Скудно, скорбно дни истрачены,
Даль пределы обрела,
Сочтены и обозначены
Мысли, речи и дела.
Эту жизнь, безмерно серую,
Я ли, живший, прокляну?
Нет, и мертвым сердцем верую
В позабытую весну.
Пусть истлела нить печальная
И сомкнулась пустота –
Ты со мной, моя начальная
И последняя мечта.
И легки пути тернистые,
Твой не страшен Страшный Суд.
Знаю, чьи уста лучистые
Приговор произнесут.
Тихо радость исповедую,
Память сердца озарю:
Приобщи твоей победою
К неземному алтарю.
Высоки врата престольные,
Тяжелы земные сны,
Но любви простятся вольные
И невольные вины.
Ma traduction:
Pour Aleksandr Blok
J'ai contre toi que tu as abandonné ton premier amour.
(Apocalypse de Saint Jean)
Se souvenir du mois courant
De tout le passé parti,
Mais dans l'âme avec soin fondant,
Vide, sonore et qui luit.
Sur la terre un blizzard de neige,
Au cœur, le sang ralenti,
En profondeur dessous la neige,
Un tendre amour dans l'oubli.
Pauvres douloureux jours passés
Limites au loin touchées,
Les jours sont comptés et marqués
Discours, actes et pensées.
Cette vie infiniment grise,
La maudirai-je en vivant ?
Non, car ce cœur qui agonise
Croit en l'oublié printemps.
Qu'un morne fil parte au rebut
Et qu'un vide soit comblé.
Tu es avec moi, mon début,
Et mon rêve dernier.
Les voies aisées sont épineuses,
Ton Jugement n'effraie pas
Je connais les lèvres radieuses
De qui le verdict viendra.
Ma joie est calme j'en atteste,
J'éclairerai la mémoire
de mon cœur, sur l'autel céleste
Viens déposer ta victoire.
La porte au temple est élevée,
Les rêves mondains pesants,
Libres amours sont pardonnées
Et les écarts inconscients.
Notes sur le texte et la traduction:
Ce poème est daté de septembre 1913. La citation en épigraphe est un verset tiré de l'Apocalypse de Saint Jean (Apo. 2.4) et fait sans doute référence à l'intérêt de Blok pour diverses sectes mystiques en lieu et place de la religion établie; on peut interpréter cette citation comme un reproche du même genre que ceux qu'adressait à Blok son beau-frère Soloviov, dévot de l'orthodoxie.
Les quatrains alternent des vers de 9 et 7 syllabes à rimes croisées.
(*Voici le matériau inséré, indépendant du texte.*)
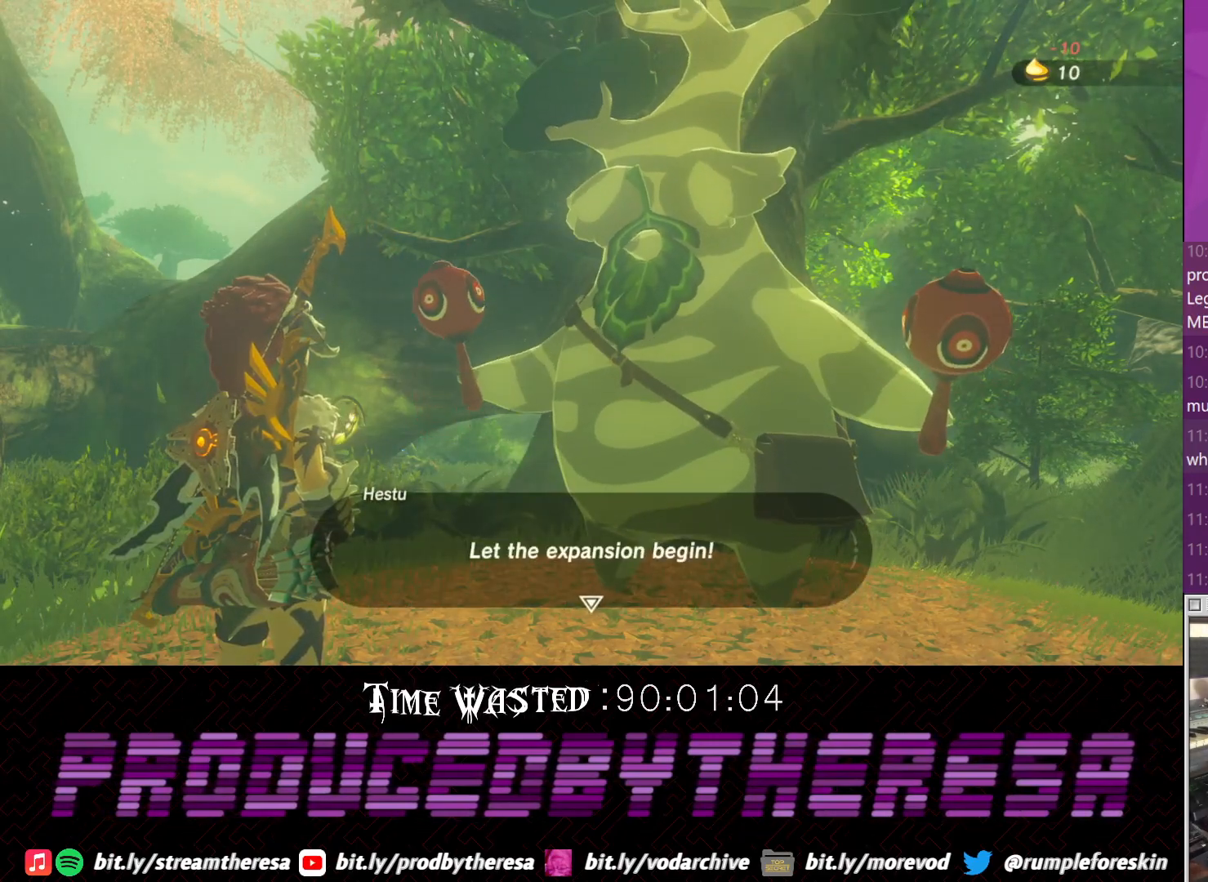
{"dt_ms": 500, "buttons": ["CROSS"], "left_stick": "center", "right_stick": "center", "events": [[50, "CROSS", "up"], [117, "CROSS", "down"], [250, "CROSS", "up"], [300, "CROSS", "down"], [433, "CROSS", "up"], [500, "CROSS", "down"]]}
La traduction s'est efforcée de maintenir cette différence de longueur avec des vers de 8 syllabes et de 7 syllabes.
qui agonise: le texte dit "mort". J'ai voulu ici produire un effet d'allitération entre "car", "cœur" et "qui" qui fasse écho à l'effet d'allitération entre мертвым, сердцем et верую.
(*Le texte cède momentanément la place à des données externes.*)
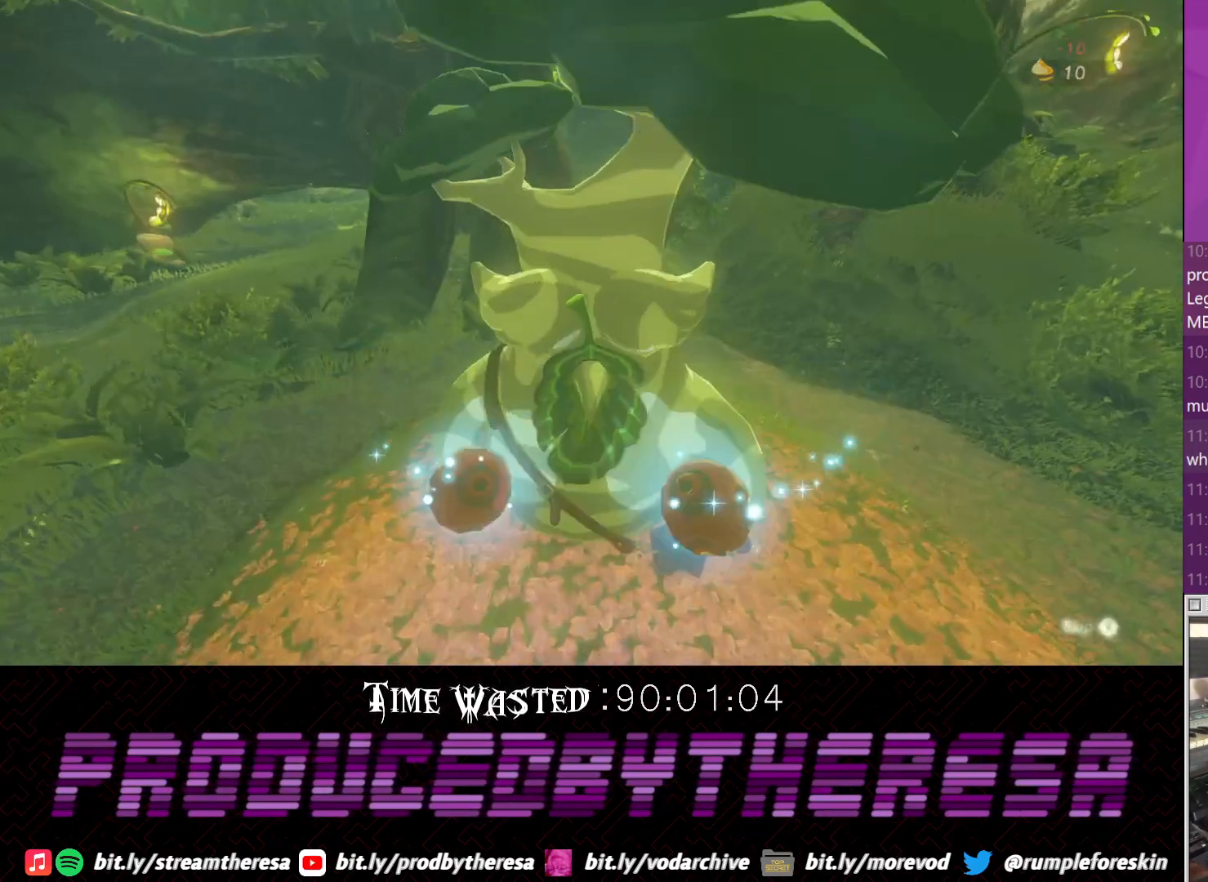
{"dt_ms": 1000, "buttons": [], "left_stick": "center", "right_stick": "center"}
parte au rebut: le texte dit "pourrisse", "soit réduit en /poussière/cendres/".
Ton Jugement: le texte dit "ton Jugement Dernier".
au temple: le texte dit "paroissiale".
mondains: le texte dit "terrestres", dans un esprit d'opposition du mondain au divin.
écarts: le mot вины peut se traduire par "erreurs" ou "fautes"; j'ai choisi un terme qui peut convenir aux deux sens. "Péchés" pourrait convenir au contexte mais serait un peu trop fort.